§ **RECORDS**:
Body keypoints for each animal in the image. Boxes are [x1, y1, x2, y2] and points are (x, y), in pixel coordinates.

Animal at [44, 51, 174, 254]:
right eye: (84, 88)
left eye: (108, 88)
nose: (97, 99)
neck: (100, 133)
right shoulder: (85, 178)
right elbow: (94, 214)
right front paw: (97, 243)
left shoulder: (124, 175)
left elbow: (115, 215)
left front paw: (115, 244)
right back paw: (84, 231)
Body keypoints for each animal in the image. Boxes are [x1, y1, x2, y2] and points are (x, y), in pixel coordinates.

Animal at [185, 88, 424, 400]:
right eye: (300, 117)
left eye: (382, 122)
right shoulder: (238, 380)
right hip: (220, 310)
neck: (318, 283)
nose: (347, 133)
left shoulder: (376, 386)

---

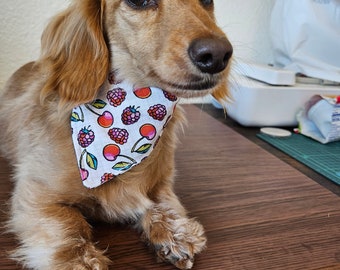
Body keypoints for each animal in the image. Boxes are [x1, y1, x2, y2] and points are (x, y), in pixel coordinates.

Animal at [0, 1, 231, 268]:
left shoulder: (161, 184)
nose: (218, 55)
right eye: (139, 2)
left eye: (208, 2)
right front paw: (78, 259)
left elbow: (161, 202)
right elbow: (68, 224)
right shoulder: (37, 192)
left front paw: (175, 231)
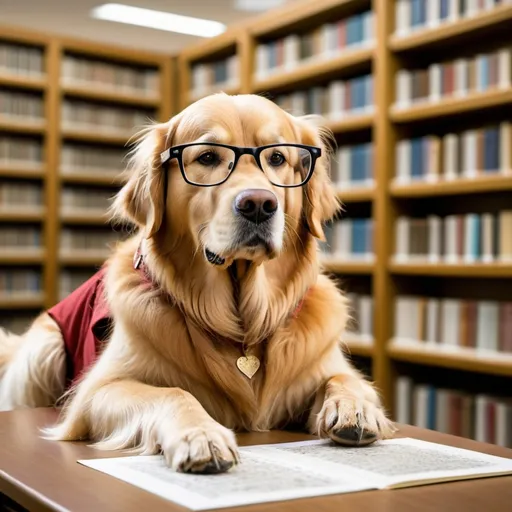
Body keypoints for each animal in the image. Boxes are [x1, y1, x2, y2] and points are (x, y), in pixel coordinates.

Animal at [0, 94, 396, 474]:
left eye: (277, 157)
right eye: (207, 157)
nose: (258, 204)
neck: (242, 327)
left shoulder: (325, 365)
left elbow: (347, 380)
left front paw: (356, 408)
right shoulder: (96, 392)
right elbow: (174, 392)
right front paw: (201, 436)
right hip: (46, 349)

---

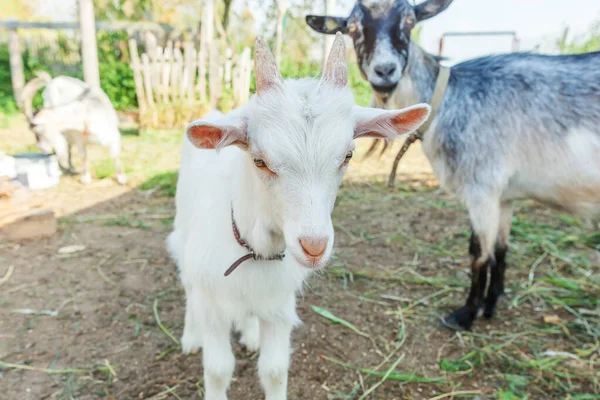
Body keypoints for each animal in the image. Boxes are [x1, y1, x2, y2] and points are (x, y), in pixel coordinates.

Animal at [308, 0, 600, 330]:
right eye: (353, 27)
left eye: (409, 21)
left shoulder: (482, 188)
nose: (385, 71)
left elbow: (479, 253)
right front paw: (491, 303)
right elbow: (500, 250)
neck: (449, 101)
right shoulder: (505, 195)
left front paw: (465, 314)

§ **ASSIGNMENT**: Everything from the line with "nose: (258, 204)" through the line with "right hip: (46, 349)" in the listing above must be retyped exactly, with nothing added.

§ **WRITTEN SOLUTION**:
nose: (258, 204)
neck: (242, 327)
left shoulder: (325, 365)
left elbow: (347, 380)
left front paw: (356, 408)
right shoulder: (96, 392)
right elbow: (174, 392)
right front paw: (201, 436)
right hip: (46, 349)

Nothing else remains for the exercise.